The mechanism of RNA processing, and particularly messenger RNA decay, in the Gram-positive bacterium Bacillus subtilis is the major focus of our laboratory. Previous studies concentrated on an inducibly stable mRNA – the mRNA encoded by the erythromycin-resistance gene, ermC. Numerous derivatives of ermC mRNA have been constructed, and these remain useful tools to probe the mechanism of mRNA decay. We have shown that the 5' end of a message plays an important role in determining mRNA half-life, and are currently looking at specific sites on the mRNA at which decay initiates. Several genes encoding ribonucleases have been cloned, including four genes encoding 3'-to-5' exonucleases and one gene encoding a narrow-specificity endonuclease (called "Bs-RNase III"). In order to understand the function of these exonucleases, we are analyzing decay of endogenous mRNAs in mutant strains lacking one or more of these genes. We are concentrating on small, monocistronic mRNAs, as these are amenable to detailed analysis and likely provide few sights for initiation of decay.

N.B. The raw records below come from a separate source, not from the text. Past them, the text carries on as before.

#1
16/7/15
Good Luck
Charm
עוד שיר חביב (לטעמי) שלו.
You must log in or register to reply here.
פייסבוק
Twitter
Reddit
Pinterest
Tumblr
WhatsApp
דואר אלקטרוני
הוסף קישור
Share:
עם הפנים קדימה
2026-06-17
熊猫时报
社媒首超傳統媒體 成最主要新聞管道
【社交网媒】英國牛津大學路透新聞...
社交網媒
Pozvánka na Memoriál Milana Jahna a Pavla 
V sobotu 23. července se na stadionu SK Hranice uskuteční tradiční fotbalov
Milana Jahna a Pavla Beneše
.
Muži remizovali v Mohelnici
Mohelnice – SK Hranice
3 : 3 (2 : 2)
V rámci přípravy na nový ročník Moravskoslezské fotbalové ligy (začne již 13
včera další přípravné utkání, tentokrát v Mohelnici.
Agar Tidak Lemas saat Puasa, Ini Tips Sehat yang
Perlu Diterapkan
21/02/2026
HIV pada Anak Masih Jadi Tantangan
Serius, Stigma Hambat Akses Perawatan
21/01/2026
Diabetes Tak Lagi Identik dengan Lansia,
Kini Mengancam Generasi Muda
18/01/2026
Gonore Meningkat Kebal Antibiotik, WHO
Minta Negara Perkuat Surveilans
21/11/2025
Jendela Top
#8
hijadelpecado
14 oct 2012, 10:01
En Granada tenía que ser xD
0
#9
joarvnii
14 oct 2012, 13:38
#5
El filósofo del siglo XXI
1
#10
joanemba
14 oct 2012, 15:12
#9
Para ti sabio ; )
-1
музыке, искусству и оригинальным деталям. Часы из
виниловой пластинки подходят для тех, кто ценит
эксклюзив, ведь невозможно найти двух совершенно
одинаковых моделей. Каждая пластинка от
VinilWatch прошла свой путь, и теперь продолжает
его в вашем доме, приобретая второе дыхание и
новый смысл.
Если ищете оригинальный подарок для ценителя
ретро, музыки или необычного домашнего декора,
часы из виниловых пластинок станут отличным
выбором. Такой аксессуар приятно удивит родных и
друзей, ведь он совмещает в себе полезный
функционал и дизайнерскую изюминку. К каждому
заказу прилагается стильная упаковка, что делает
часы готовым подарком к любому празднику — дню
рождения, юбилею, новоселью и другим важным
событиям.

Functional homologues for three of the major players in E. coli mRNA decay – RNase E, RNase II, and oligoribonuclease – have so far not been identified in B. subtilis. A combination of genetic and biochemical approaches is being pursued to identify new B. subtilis genes that are involved in RNA processing. A major goal is to discover the 5'-end-dependent endonuclease that is believed to initiate mRNA decay. Another major goal is to identify other exoribonuclease activities, since a mutant strain missing all four of the currently known exonucleases is viable and clearly contains one or more other 3'-to-5' exonuclease activities.